Birds with extreme or uncommon combinations of traits face the highest risk of extinction, according to a new study published in the British Ecological Society journal “Functional Ecology”.
The study led by researchers at Imperial College London found that these unique birds are also the most threatened. “Losing these species and the unique roles they play in the environment, such as seed dispersal, pollination and predation, could have severe consequences to the functioning of ecosystems,” the researchers said.
Morphologically unique and threatened bird species include the Christmas Frigatebird (Fregata andrewsi), which nests only on Christmas Island, and the Bristle-thighed Curlew (Numenius tahitiensis), which migrates from its breeding grounds in Alaska to South Pacific islands every year.
Jarome Ali, a PhD candidate at Princeton University and lead author said: “Our study shows that extinctions will most likely prune a large proportion of unique species from the avian tree. Losing these unique species will mean a loss of the specialised roles that they play in ecosystems.
“If we do not take action to protect threatened species and avert extinctions, the functioning of ecosystems will be dramatically disrupted.”
The researchers looked at extinction risk and physical attributes such as beak shape and wing length of 99% of all living bird species. This is what makes it the most comprehensive study of its kind to date.

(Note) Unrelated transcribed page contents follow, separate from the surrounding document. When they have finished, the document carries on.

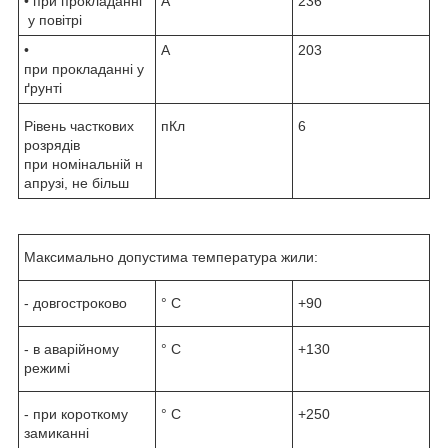
• при прокладанні
А
236
у повітрі
•
А
203
при прокладанні у
ґрунті
Рівень часткових
пКл
6
розрядів
при номінальній н
апрузі, не більш
Максимально допустима температура жили:
- довгостроково
° С
+90
- в аварійному
° С
+130
режимі
- при короткому
° С
+250
замиканні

In the study, the authors used a dataset of measurements collected from living birds and museum specimens, totalling 9943 bird species. The measurements included physical traits like beak size and shape, and the length of wings, tails and legs.
The authors combined the morphological data with extinction risk, based on each species’ current threat status on the IUCN Red List. They then ran simulations on what would happen if the most threatened birds were to go extinct.

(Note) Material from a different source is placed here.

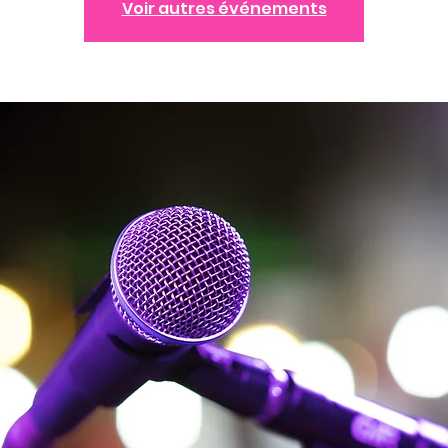
Voir autres événements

Although the dataset used in the study was able to show that the most unique birds were also classified as threatened on the Red List, it was unable to show what links uniqueness in birds to extinction risk.
Jarome Ali said: “One possibility is that highly specialised organisms are less able to adapt to a changing environment, in which case human impacts may directly threaten species with the most unusual ecological roles. More research is needed to delve deeper into the connection between unique traits and extinction risk.”